Classification Results
On CIFAR‑100, DIDB‑ViT surpasses the previous SOTA binary ViT (BiT) by 5.9% absolute accuracy in the single‑stage setting and by 0.5% in the two‑stage setting. On Tiny‑ImageNet, using DeiT‑Tiny and DeiT‑Small backbones, it outperforms BFD by 2.1% and 7.0% (single‑stage) and by 13.6% and 19.3% (two‑stage). Notably, with two‑stage training DIDB‑ViT reaches 76.3% accuracy on CIFAR‑100, exceeding full‑precision DeiT‑Small by 3.3% and binary CNN ReActNet by 7.5%.
ImageNet‑1K
Across four ViT variants (DeiT‑Tiny, DeiT‑Small, BinaryViT, Swin‑Tiny), DIDB‑ViT consistently beats the best binary baselines.

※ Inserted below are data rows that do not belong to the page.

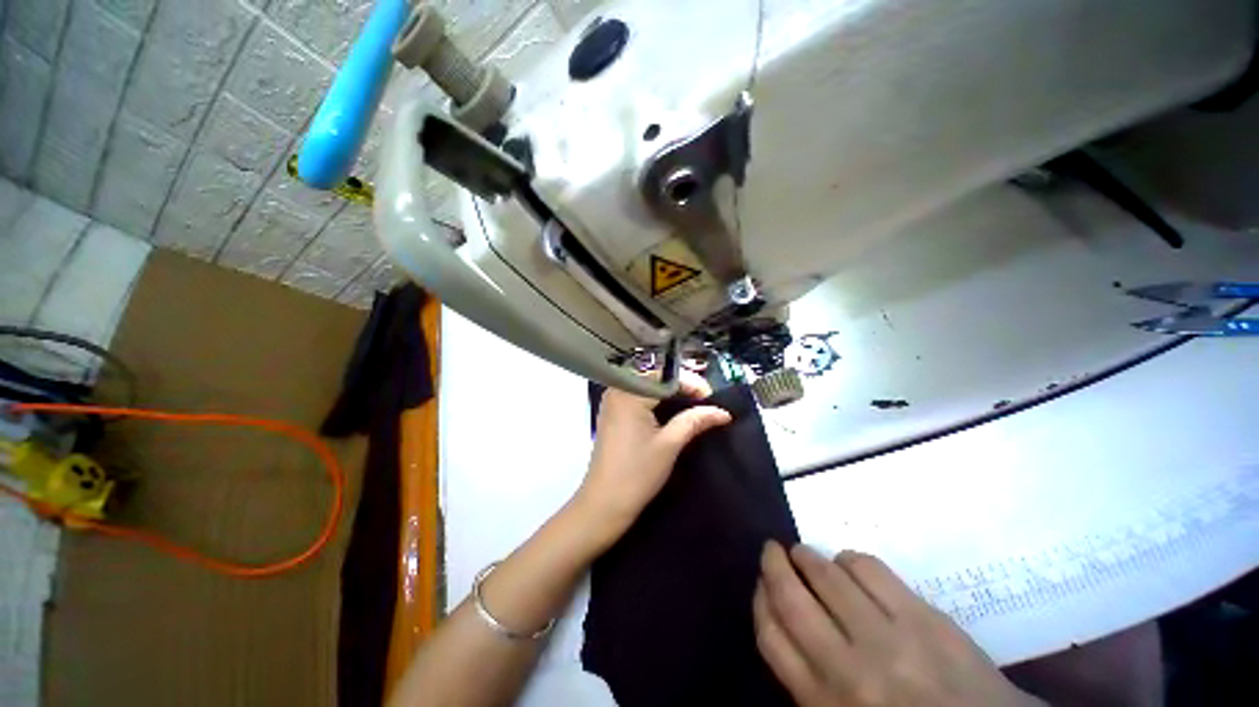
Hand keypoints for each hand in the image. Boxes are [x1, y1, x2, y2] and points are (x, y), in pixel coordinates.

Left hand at [574, 371, 731, 542]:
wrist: (604, 503)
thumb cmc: (637, 473)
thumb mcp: (670, 444)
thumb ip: (695, 421)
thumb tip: (722, 411)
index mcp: (628, 394)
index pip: (665, 376)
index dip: (691, 383)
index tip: (711, 397)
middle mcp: (617, 390)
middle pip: (655, 377)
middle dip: (681, 385)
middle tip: (704, 400)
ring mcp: (612, 401)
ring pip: (646, 385)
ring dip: (669, 392)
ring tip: (693, 403)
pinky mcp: (612, 413)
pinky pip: (637, 395)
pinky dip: (655, 399)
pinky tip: (670, 409)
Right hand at [754, 542, 1041, 706]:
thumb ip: (808, 679)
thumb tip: (783, 621)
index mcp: (824, 702)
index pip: (771, 636)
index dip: (759, 599)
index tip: (761, 582)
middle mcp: (848, 668)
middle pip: (791, 598)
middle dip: (774, 565)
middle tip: (772, 550)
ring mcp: (888, 639)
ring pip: (827, 576)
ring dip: (809, 557)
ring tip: (806, 554)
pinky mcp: (924, 618)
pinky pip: (870, 569)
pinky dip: (850, 559)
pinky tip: (849, 565)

Gains include +9.3% over BVT‑IMA on DeiT‑Tiny and +5.0% over Si‑BiViT on DeiT‑Small. Improvements on BinaryViT (+0.7%) and Swin‑Tiny (+6.0%) further validate the method’s generality.
Segmentation
On ADE20K, DIDB‑ViT achieves the highest pixel accuracy and mIoU among binary models, surpassing BiDense and other BNN‑based segmenters. For aerial road segmentation (RS‑LVF dataset), it exceeds ReActNet and even full‑precision ResNet‑34, demonstrating the benefit of the binary attention and HFSC modules for dense prediction.
Ablation Studies
Removing DIBA, HFSC, or IRPReLU from the DeiT‑Small ImageNet‑1K model drops accuracy by 5.2%, 4.2%, and 1.8% respectively, confirming each component’s contribution. HFSC’s benefit is amplified under two‑stage training. Varying the balance coefficient α shows optimal performance at α = 0.9. Adjusting the receptive field size θ of the binary convolution in DIBA reveals a sweet spot (θ = 3) that balances accuracy and computation.
Limitations
Despite the gains, binary models remain constrained by limited representational capacity, especially for more complex downstream tasks such as object detection or video understanding. The fixed 3×3 receptive field and Haar‑wavelet decomposition may be further improved with adaptive mechanisms. Training relies on knowledge distillation and a two‑stage schedule, which could affect scalability.
Conclusion
DIDB‑ViT introduces a differential‑information‑driven binary ViT that retains the original architecture while delivering SOTA performance on classification and segmentation benchmarks. By integrating DIBA, HFSC, and IRPReLU, the method mitigates information loss inherent to binarization, offering an efficient solution for deploying vision transformers on edge hardware.